Inclusion of content within the Amazon Prime subscription service will grant owners a revenue share of the service, which is calculated according to the amount of time users of Amazon Prime have spent viewing the content. This revenue share is currently fixed at $0.15 per hour for content viewed in the US, while all other countries will generate $0.06 in revenue per hour. Total viewing hours of content viewed for remuneration is capped at 500,000 hours. Finally the content owner can choose to create their own subscription add-on channels through the Video Direct service, in which users specify consumer subscription prices for content accessed through a pay wall. Amazon will handle the consumer billing arrangement, and the company will transfer by wire 50 percent of the subscription fees collected on a 90-day basis.
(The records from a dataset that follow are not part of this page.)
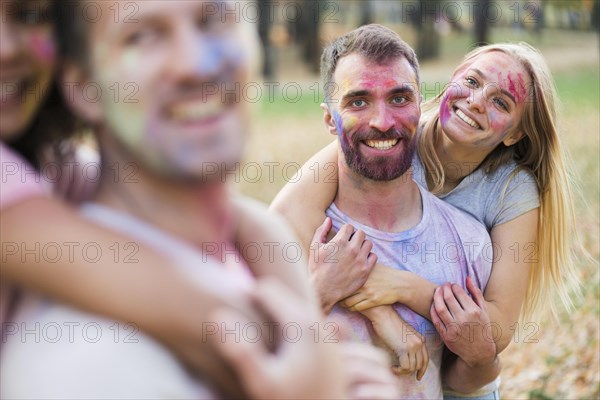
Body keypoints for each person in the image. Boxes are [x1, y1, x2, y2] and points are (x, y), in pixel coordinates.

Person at [1, 2, 399, 399]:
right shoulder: (89, 367)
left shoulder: (56, 174)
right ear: (83, 86)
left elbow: (245, 221)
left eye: (214, 20)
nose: (195, 64)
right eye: (141, 35)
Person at [271, 28, 580, 397]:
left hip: (462, 379)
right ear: (450, 82)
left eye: (501, 103)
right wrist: (379, 309)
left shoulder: (510, 190)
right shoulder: (390, 135)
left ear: (514, 134)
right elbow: (287, 216)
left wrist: (406, 287)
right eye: (471, 81)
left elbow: (494, 331)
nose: (478, 101)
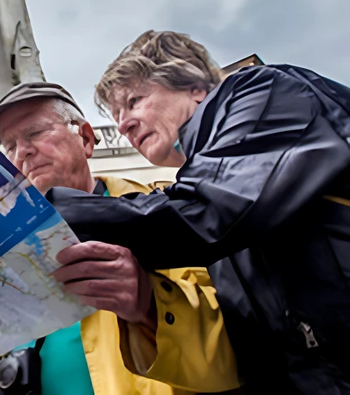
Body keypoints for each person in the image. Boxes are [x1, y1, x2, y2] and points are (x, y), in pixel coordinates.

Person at [0, 82, 241, 395]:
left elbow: (231, 352)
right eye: (9, 147)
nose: (23, 152)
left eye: (36, 133)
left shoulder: (165, 216)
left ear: (86, 138)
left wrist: (148, 304)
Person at [46, 30, 350, 394]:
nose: (124, 124)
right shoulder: (209, 194)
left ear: (194, 87)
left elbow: (201, 214)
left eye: (135, 100)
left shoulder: (263, 92)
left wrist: (46, 215)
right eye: (117, 114)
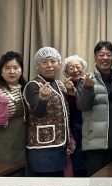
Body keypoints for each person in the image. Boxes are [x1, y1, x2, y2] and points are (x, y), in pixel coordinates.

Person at [23, 47, 74, 176]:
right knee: (44, 185)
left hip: (61, 147)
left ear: (59, 64)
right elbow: (38, 113)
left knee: (58, 184)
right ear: (38, 66)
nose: (49, 65)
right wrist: (43, 99)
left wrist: (71, 93)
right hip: (42, 150)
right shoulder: (33, 85)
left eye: (53, 61)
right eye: (44, 62)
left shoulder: (60, 84)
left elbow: (67, 113)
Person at [76, 41, 112, 176]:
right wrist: (87, 88)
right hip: (95, 142)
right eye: (101, 54)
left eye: (109, 55)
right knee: (96, 182)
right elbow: (82, 106)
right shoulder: (86, 79)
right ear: (95, 57)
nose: (105, 58)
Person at [0, 51, 27, 167]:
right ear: (1, 71)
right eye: (7, 68)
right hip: (3, 145)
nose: (12, 71)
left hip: (21, 142)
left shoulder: (25, 89)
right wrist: (2, 107)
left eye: (16, 67)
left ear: (21, 70)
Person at [63, 54, 88, 176]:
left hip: (88, 129)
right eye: (71, 68)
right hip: (73, 131)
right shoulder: (62, 87)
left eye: (78, 67)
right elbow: (72, 111)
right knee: (76, 166)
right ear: (66, 72)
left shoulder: (88, 84)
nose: (75, 70)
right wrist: (70, 92)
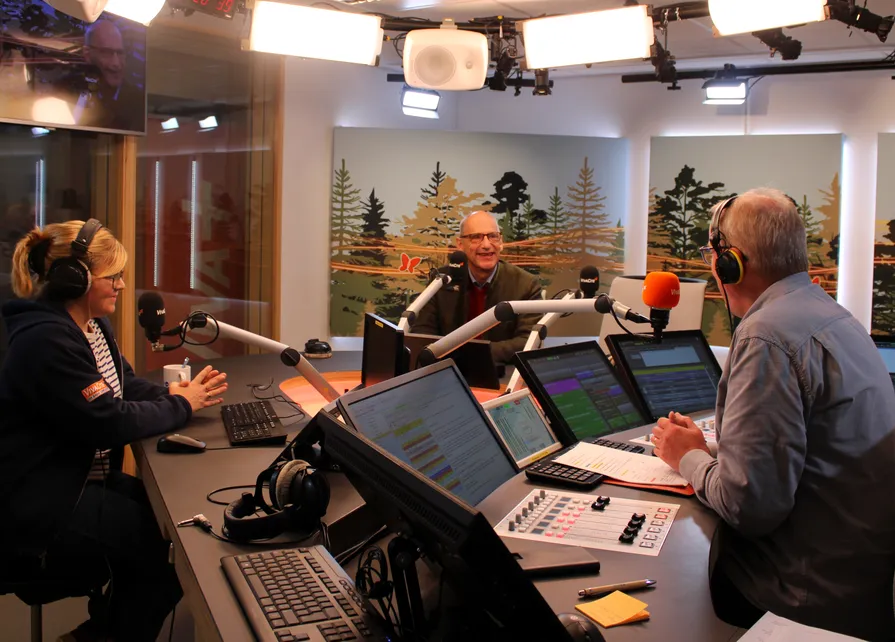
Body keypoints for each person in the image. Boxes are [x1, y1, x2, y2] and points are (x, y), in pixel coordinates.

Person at [650, 188, 895, 640]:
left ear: (731, 264)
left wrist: (687, 458)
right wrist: (709, 452)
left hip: (801, 597)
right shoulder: (836, 316)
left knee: (666, 580)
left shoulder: (766, 337)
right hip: (862, 585)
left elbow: (749, 507)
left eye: (712, 255)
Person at [0, 219, 228, 642]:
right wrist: (181, 405)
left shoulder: (91, 326)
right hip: (42, 504)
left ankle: (101, 630)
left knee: (175, 527)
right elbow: (108, 421)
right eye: (113, 276)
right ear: (75, 279)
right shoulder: (45, 341)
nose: (122, 285)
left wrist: (172, 393)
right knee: (169, 556)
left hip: (78, 483)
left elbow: (123, 386)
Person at [410, 210, 542, 364]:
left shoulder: (525, 285)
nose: (486, 245)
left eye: (493, 236)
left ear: (501, 242)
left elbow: (528, 341)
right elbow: (422, 334)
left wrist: (474, 354)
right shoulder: (441, 281)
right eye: (476, 237)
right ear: (460, 244)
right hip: (447, 369)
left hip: (501, 371)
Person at [75, 20, 144, 132]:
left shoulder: (138, 103)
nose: (116, 63)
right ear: (87, 54)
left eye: (120, 53)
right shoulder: (65, 88)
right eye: (107, 53)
Amazon’s latest innovation in online video distribution not only grants content owners a valuable tool in monetising their content, but also grants content producers new insights into their audience, including reporting what is being watched, how long viewers remain engaged, and how this consumption behavior varies by market and geography. AVD’s analytics platform offers a compelling tool kit that will allow both established and up-and-coming content publishers to test and tailor the content offered in various locales and, over the longer term, maximize usage and revenues.
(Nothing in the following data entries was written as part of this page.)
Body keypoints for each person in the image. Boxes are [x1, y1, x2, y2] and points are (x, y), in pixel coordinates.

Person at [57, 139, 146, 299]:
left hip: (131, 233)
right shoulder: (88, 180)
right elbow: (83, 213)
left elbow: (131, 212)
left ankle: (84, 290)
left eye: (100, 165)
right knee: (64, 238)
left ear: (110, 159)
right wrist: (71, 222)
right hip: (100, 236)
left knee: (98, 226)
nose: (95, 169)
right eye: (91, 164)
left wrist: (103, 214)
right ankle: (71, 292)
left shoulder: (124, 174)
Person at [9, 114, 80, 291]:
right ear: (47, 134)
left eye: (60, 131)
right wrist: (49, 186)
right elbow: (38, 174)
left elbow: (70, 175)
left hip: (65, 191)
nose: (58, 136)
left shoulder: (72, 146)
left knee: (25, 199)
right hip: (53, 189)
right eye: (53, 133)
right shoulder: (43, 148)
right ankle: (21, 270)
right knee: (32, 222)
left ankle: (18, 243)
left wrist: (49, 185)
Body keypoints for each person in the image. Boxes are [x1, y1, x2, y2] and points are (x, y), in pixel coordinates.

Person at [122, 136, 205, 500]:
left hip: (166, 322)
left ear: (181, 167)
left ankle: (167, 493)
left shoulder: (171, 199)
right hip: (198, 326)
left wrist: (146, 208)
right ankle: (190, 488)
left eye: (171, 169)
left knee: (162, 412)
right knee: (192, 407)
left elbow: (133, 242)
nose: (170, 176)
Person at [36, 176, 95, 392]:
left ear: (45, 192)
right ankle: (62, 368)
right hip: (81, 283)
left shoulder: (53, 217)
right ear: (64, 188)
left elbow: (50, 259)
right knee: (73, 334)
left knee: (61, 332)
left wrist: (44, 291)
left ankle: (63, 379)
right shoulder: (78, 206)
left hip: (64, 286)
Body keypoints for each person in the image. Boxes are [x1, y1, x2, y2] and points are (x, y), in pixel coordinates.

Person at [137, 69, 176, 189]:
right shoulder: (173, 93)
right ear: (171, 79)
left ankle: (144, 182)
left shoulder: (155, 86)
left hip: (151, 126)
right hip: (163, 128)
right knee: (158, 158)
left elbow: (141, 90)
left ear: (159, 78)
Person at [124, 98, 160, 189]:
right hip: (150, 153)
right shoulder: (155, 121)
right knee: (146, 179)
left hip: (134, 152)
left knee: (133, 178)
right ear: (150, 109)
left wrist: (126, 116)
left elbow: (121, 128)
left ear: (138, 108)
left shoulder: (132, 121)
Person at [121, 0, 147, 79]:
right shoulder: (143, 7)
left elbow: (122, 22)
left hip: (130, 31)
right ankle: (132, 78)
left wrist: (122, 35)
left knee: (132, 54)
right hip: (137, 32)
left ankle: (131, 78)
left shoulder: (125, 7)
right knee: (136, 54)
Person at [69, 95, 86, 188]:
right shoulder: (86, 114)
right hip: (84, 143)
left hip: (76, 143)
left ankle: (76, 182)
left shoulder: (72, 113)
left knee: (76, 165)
The flexibility of business models offered allow for a wider range of content creators to be organically aggregated onto the platform. At the user-generated-content end of the scale, advertising-funded distribution ensures that the maximum audience is reached. Meanwhile, as successful independent content creators move into professional production, paid content models will take over, also supporting existing owners of professional video content. These foundational principles are not novel, and underlie similar recent initiatives from Comcast’s Watchable and Verizon’s Go90. However, Amazon is prepared to offer creators a far more varied set of remuneration models in a single platform.
The IHS Connected Devices Intelligence Service estimates that by the end of 2016 Amazon’s Fire TV and Fire TV Stick platforms will reach an installed base of 14.1 million, reaching 30 million by 2020. In the market for exclusivity-backed user-generated content, AVD’s closest US competitors cannot match AVD’s living room scale. Verizon’s Go90 has no living room scale, because the service is accessible only from portable devices. Comcast’s Watchable – available on the X1 platform – has well below 10 million subscribers.
Amazon has a more limited reach than online video giant, YouTube. However, the installed base of Amazon-specific streaming devices will appeal to many content owners looking to make the jump to primary household TV screens where the majority of viewing still takes place and most content revenue is created. In addition, Amazon’s non-exclusivity in aggregating content will also likely result in existing multi-channel networks, and larger user-generated-content library owners, uploading content onto the platform wholesale.
Finally, the addition of add-on channels marks a continuation of Amazon’s existing approach to content aggregation. By placing pricing and subscriber-management responsibilities firmly in the hands of content owners, the platform absolves itself of the heavy task of curating content, ensuring that the most appealing content on the platform will gain prominence. This free-market approach could be a serious threat to Netflix and other competing services, because it enables the discovery of new talent and cult content, which has previously proven so valuable to these kinds of services.